--- Supplied data ---
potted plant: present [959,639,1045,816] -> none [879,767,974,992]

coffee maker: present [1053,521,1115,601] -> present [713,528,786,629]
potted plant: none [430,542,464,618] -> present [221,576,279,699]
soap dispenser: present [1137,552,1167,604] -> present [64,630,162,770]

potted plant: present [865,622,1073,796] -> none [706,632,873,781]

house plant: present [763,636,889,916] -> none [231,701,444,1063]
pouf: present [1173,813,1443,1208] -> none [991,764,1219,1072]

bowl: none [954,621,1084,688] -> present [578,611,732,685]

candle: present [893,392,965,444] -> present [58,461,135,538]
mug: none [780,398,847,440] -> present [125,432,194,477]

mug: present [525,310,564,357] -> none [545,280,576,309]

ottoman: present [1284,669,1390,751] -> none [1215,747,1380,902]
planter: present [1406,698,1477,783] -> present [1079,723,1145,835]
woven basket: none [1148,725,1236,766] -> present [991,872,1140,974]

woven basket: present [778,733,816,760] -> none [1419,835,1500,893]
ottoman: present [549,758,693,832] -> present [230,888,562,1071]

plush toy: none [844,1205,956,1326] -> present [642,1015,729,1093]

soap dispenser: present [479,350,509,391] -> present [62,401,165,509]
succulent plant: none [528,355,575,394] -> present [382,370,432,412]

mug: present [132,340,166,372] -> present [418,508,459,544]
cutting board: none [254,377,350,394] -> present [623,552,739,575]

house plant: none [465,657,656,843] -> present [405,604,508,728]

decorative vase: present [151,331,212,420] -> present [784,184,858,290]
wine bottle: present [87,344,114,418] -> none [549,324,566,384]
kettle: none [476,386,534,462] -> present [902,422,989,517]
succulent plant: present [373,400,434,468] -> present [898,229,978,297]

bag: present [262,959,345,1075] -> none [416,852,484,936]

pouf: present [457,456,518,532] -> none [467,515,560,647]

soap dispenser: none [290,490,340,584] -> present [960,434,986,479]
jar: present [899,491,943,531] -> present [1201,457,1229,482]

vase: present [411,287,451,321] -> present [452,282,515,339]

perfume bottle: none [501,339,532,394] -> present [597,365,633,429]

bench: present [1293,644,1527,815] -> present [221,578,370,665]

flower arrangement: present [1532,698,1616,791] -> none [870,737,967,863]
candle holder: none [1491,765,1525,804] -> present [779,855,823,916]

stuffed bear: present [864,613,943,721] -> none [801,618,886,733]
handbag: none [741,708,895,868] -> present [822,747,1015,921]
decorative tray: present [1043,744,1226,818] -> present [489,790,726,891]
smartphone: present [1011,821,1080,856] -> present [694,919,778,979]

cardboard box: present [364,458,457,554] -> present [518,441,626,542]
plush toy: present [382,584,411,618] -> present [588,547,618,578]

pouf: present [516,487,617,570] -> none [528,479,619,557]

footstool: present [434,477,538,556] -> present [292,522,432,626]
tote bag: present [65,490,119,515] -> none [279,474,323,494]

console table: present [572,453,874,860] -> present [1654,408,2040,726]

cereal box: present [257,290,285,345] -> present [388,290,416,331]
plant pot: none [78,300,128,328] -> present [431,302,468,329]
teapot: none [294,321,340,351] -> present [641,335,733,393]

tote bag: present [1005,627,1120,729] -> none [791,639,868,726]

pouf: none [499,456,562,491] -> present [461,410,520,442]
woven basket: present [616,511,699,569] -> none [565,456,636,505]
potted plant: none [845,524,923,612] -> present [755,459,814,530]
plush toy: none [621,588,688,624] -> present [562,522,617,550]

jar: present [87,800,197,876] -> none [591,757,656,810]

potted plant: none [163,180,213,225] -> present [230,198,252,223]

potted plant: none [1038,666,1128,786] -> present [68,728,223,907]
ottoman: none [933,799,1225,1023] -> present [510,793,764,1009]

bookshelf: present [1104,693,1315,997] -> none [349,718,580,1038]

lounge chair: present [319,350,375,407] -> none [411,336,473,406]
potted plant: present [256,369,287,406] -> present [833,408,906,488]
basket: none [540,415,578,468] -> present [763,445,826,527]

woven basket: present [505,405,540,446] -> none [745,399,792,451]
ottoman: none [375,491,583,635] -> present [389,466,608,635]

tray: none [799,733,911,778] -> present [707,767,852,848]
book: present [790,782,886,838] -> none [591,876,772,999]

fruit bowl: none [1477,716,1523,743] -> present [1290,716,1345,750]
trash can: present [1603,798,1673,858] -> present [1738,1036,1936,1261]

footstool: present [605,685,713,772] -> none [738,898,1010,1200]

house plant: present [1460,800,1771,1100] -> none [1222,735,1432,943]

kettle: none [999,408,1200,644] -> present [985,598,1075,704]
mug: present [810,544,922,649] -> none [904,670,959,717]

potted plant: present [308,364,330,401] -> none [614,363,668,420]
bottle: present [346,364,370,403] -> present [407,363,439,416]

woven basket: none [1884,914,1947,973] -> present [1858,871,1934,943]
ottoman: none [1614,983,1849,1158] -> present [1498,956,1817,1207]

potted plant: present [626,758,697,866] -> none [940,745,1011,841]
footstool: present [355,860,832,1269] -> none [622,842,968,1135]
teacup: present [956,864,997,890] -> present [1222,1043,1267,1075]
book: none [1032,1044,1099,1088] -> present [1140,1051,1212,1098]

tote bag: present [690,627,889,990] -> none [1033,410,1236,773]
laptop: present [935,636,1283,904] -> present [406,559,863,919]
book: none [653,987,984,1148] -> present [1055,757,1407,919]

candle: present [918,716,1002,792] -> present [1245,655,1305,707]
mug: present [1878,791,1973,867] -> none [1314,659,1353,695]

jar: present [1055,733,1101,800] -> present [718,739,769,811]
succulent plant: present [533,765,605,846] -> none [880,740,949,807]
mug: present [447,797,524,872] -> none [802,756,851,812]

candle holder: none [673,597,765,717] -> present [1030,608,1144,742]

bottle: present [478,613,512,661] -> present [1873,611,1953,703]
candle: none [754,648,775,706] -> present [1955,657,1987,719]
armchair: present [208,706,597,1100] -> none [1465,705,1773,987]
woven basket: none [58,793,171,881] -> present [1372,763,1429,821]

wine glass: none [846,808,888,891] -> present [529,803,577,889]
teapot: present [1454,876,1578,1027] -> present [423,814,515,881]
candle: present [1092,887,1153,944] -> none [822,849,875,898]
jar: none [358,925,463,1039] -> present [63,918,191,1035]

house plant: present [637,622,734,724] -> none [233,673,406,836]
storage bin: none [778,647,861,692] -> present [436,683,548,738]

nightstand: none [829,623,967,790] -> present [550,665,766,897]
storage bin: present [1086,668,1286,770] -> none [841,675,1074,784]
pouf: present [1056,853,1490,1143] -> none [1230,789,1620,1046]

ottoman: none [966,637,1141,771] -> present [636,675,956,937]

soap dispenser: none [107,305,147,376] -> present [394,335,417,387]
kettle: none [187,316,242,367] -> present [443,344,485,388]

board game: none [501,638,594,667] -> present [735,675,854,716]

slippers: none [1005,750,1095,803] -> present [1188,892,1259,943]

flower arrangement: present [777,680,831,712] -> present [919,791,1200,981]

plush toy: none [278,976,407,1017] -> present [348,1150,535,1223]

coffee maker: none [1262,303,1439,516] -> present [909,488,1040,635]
---
▸ **What this task involves**: All lines above from the one with "bag: present [262,959,345,1075]" to the one with "jar: present [899,491,943,531]", inclusive, should be copied exactly, and no other lines.

▸ **Answer box**:
bag: present [262,959,345,1075] -> none [416,852,484,936]

pouf: present [457,456,518,532] -> none [467,515,560,647]

soap dispenser: none [290,490,340,584] -> present [960,434,986,479]
jar: present [899,491,943,531] -> present [1201,457,1229,482]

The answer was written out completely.